[Written task]
Word for word, reproduce the data that follows.

^^^^

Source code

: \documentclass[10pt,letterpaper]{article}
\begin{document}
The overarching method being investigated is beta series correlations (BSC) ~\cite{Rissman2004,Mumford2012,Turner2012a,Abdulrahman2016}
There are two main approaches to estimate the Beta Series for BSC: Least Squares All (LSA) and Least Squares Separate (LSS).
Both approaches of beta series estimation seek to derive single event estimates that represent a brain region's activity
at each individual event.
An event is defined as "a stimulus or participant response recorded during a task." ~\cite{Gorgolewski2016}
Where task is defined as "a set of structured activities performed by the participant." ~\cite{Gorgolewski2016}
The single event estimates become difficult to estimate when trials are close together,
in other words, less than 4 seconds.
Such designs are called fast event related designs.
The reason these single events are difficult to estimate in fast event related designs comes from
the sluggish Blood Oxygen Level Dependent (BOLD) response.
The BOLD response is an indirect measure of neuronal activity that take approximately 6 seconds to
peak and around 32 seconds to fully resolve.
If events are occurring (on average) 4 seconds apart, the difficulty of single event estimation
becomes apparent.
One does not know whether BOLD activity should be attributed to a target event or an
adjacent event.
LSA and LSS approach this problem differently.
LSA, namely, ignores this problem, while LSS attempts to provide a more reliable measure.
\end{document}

^^^^

[Solution below]
Source code

: \documentclass[10pt,letterpaper]{article}
\begin{document}
The overarching method being investigated is beta series correlations (BSC) ~\cite{Rissman2004,Mumford2012,Turner2012a,Abdulrahman2016}
There are two main approaches to estimate the Beta Series for BSC: Least Squares All (LSA) and Least Squares Separate (LSS).
Both approaches of beta series estimation seek to derive single event estimates that represent a brain region's activity
at each individual event.
An event is defined as "a stimulus or participant response recorded during a task." ~\cite{Gorgolewski2016}
Where task is defined as "a set of structured activities performed by the participant." ~\cite{Gorgolewski2016}
The single event estimates become difficult to estimate when trials are close together,
in other words, less than 4 seconds.
Such designs are called fast event related designs.
The reason these single events are difficult to estimate in fast event related designs comes from
the sluggish Blood Oxygen Level Dependent (BOLD) response.
The BOLD response is an indirect measure of neuronal activity that take approximately 6 seconds to
peak and around 32 seconds to fully resolve.
If events are occurring (on average) 4 seconds apart, the difficulty of single event estimation
becomes apparent.
One does not know whether BOLD activity should be attributed to a target event or an
adjacent event.
LSA and LSS approach this problem differently.
LSA, namely, ignores this problem, while LSS attempts to provide a more reliable measure.
\end{document}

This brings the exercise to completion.